#### Exercise objective:
From the Chick-fil-A campout account below, return the stretch running from "It wasn’t all" up to and including "us coveted shelter!", copied word for word.

#### Passage to read:
○ ○ ○

Well, this is my life now. Cold forever. That’s what I get for complaining about the heat last summer.

My husband Jason and I had arrived at Puyallup’s new Chick-fil-A at 5:45 a.m. Everyone who stayed until 6:00 AM the next day would get a t-shirt and, most importantly, a gift card pre-loaded with 52 chicken sandwich meals.

When we first arrived, we happily — though a bit sleepily — put up our borrowed tent, set up a couple cots, and brought in our supplies: snacks we would never eat, games that we would never have enough dry room to play, sleeping bags that wouldn’t be warm enough, flashlights we wouldn’t need because of the streetlights’ glare. Once we finished setting up, we weren’t allowed off the premises. No trips to the car, no quick ride home to get more socks, only short bathroom breaks in the building.

The rain never let up for more than a half hour or so. It eventually soaked through my wool hat, my ski jacket, my double layer of pants, and my gloves. After several hours of damp chill, the only thing keeping me from complaining or giving up was the reminder that this was only one night, and some people have to endure much worse than this every night of their lives.

It wasn’t all terrible, though. We had activities to take our minds off the cold: Simon Says, lip-sync battles, Name that Tune, etc., all with fun prizes. It kept my spirits up for several hours. We made friends with the other crazy people camping out with us. Four times during the day Chick-fil-A employees lined up for roll call, then sent us past the drive-through window to pick up hot food. Once we even went inside to assemble food packs for local food banks — a fun activity with the benefit of giving us coveted shelter!

○ ○ ○

#### Collected material:

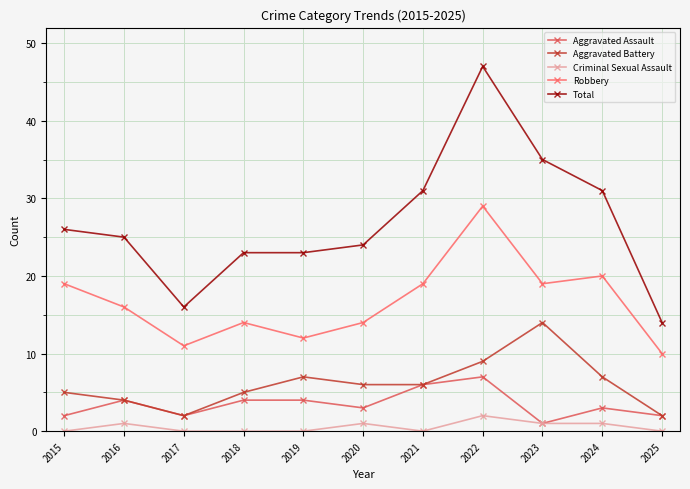

At which label does Robbery first exceed 16?

2015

○ ○ ○

#### Task response:
It wasn’t all terrible, though. We had activities to take our minds off the cold: Simon Says, lip-sync battles, Name that Tune, etc., all with fun prizes. It kept my spirits up for several hours. We made friends with the other crazy people camping out with us. Four times during the day Chick-fil-A employees lined up for roll call, then sent us past the drive-through window to pick up hot food. Once we even went inside to assemble food packs for local food banks — a fun activity with the benefit of giving us coveted shelter!